Moral y modales
Recordemos una vez más —como al principio del capítulo 9— que en las sociedades primitivas la religión, la moral, la ley, las costumbres y los modales existieron como un todo indiferenciado. No podemos decir con certeza qué fue primero. Suponemos que todas estas instituciones se produjeron juntas. Solo en tiempos relativamente modernos se han podido diferenciar claramente unas de otras. A medida que esto ha ocurrido se han ido desarrollando tradiciones también diferentes.
En ningún caso esta diferencia es tan marcada como la que existe entre la ética religiosa y los modales. Muy a menudo, los códigos morales, sobre todo los más vinculados a raíces religiosas, son ascéticos y severos. En cambio, los códigos relativos a los modales, requieren por lo general que seamos, al menos en apariencia, alegres, simpáticos, cordiales y corteses: en resumen, una fuente de alegría contagiosa para otros. En algunos aspectos, tanto ha crecido la distancia entre las dos tradiciones que un tema frecuente en las obras de teatro y en la novela durante los siglos XVIII y XIX, y hasta hoy en día, es el contraste del diamante en bruto, ese proletario o campesino ordinario, de honestidad inflexible y corazón de oro, y la señora o señor afables, pulidos, de modales perfectos, pero completamente amorales y con un corazón de hielo.
El exagerado énfasis puesto en este contraste ha sido desafortunado. Ha impedido a la mayor parte de autores que han escrito sobre ética reconocer que tanto los modales como la moral descansan en el mismo principio subyacente. Ese principio es la compasión, la bondad y la consideración para con los otros.
Es cierto que una parte de cualquier código de modales es simplemente convencional y arbitraria, como saber qué tenedor usar para la ensalada, pero el corazón de cada código de modales es mucho más profundo. Los modales se desarrollaron no para hacer la vida más complicada y torpe —aunque algunos modales demasiado ceremoniosos solo a esto contribuyan—, sino para hacerla, en el largo plazo, más tranquila y sencilla: un armónico baile, y no una serie de golpes y sacudidas. El grado en que esto se desarrolle es la prueba de cualquier código de modales.

• _Ejercicios propuestos_
a: Traduce al inglés esta oración del texto sobre moral y modales: "El exagerado énfasis puesto en este contraste ha sido desafortunado."
b: Actualiza el pasaje del texto sobre moral y modales que va de "En ningún caso" a "corazón de hielo.", ambos incluidos, cambiando "novela" por "poesía".
c: Escribe lo que sigue al final del texto sobre moral y modales.

• _Datos guardados_

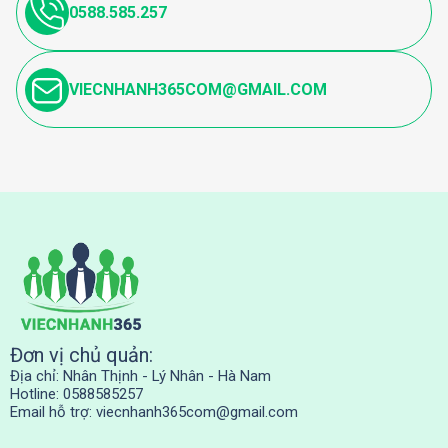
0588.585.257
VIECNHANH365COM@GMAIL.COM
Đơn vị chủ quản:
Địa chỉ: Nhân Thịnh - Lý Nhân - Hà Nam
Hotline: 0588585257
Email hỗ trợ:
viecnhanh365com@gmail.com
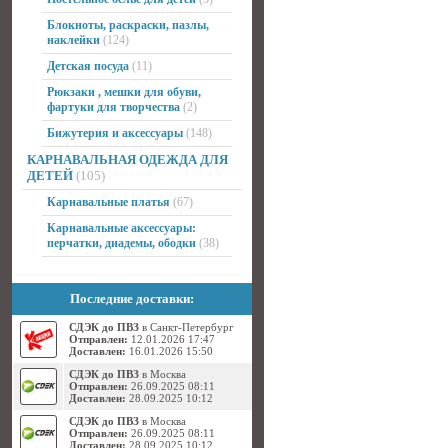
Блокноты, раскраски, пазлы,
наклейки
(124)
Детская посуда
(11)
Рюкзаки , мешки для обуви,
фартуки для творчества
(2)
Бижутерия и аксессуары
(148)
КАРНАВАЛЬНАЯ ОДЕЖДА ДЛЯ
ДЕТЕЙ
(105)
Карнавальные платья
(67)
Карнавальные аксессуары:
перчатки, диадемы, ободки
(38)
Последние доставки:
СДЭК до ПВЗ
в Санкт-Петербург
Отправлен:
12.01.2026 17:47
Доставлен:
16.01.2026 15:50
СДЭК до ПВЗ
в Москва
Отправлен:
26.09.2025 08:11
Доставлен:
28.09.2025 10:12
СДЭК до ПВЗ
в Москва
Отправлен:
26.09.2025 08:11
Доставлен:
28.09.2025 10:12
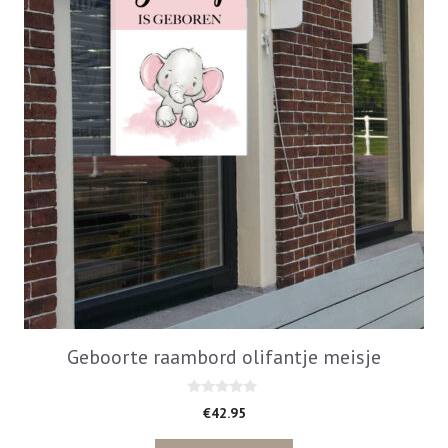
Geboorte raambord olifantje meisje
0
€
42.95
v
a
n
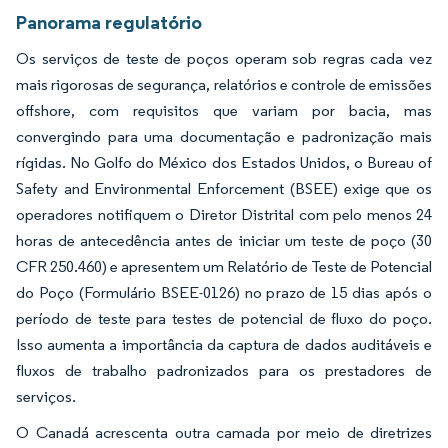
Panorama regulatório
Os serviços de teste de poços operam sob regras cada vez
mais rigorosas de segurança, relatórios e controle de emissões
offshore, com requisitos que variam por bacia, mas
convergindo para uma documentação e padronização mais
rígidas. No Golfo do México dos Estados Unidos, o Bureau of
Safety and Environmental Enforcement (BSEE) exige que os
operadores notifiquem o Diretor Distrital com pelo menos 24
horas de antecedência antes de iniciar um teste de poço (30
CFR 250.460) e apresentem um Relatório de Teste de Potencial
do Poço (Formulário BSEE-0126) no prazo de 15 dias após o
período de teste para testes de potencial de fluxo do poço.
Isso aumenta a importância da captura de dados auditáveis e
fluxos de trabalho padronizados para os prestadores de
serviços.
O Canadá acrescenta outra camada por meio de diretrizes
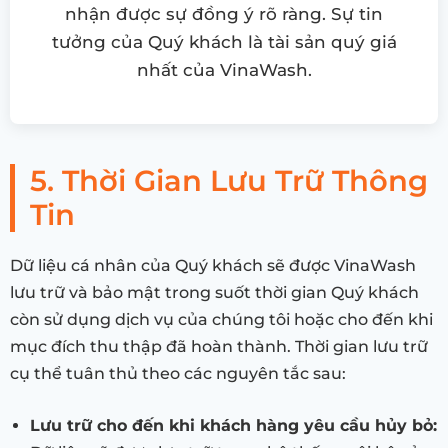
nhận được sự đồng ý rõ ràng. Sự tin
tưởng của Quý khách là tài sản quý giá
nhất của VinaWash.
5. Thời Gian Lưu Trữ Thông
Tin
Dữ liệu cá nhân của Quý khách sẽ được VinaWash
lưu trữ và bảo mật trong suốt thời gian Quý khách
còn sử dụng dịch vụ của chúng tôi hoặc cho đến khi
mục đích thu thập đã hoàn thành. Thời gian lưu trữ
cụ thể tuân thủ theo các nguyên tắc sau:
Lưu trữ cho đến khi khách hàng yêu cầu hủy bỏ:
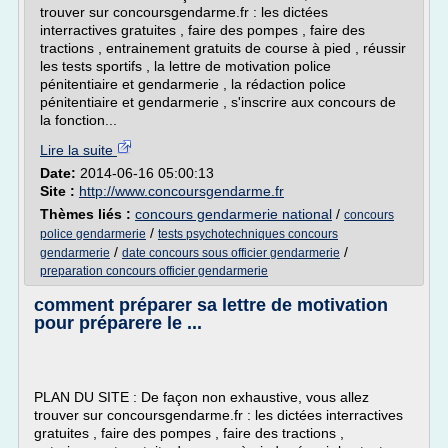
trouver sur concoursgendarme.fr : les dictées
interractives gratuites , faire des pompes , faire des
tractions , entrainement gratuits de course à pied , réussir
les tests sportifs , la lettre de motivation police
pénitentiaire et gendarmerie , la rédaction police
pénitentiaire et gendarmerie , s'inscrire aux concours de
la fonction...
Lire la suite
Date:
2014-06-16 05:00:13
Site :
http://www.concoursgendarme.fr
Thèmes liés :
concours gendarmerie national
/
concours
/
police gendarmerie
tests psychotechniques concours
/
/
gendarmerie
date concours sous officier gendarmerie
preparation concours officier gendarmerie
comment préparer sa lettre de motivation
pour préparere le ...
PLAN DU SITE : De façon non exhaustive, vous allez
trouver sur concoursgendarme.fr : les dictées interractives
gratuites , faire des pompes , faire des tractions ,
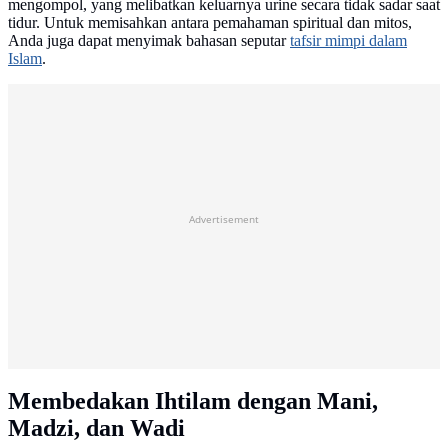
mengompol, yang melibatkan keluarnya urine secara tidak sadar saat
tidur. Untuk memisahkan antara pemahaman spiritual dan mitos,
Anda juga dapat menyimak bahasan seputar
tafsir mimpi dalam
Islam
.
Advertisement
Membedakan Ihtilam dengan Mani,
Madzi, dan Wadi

• _Respuestas escritas_
a: The exaggerated emphasis placed on this contrast has been unfortunate.

b:
En ningún caso esta diferencia es tan marcada como la que existe entre la ética religiosa y los modales. Muy a menudo, los códigos morales, sobre todo los más vinculados a raíces religiosas, son ascéticos y severos. En cambio, los códigos relativos a los modales, requieren por lo general que seamos, al menos en apariencia, alegres, simpáticos, cordiales y corteses: en resumen, una fuente de alegría contagiosa para otros. En algunos aspectos, tanto ha crecido la distancia entre las dos tradiciones que un tema frecuente en las obras de teatro y en la poesía durante los siglos XVIII y XIX, y hasta hoy en día, es el contraste del diamante en bruto, ese proletario o campesino ordinario, de honestidad inflexible y corazón de oro, y la señora o señor afables, pulidos, de modales perfectos, pero completamente amorales y con un corazón de hielo.

c:
Los modales son una moral de tono menor. Los modales son a la moral lo que el cepillado, el lijado y el barniz final de un mueble fino son al aserrado, desbaste y talla de la madera: los retoques finales.
Emerson es uno de los pocos escritores modernos que han reconocido explícitamente la base ética de los modales. «Los buenos modales», escribió, «son hechos de pequeños sacrificios».
Comentemos este aspecto de los modales un poco más. Los modales, como hemos visto, consisten en tener consideración con los otros. Son una deferencia hacia los otros. Uno intenta tratar a los otros con una cortesía indefectible. Uno trata constantemente de respetar los sentimientos de los otros. Son malos modales monopolizar la conversación, hablar demasiado de uno mismo, jactarse, porque todo esto irrita a los demás. Son buenos modales ser modesto, o al menos aparentarlo, porque esto los complace. Son buenos modales del fuerte ceder ante el débil, del sano considerar al enfermo, del joven ser paciente con el viejo.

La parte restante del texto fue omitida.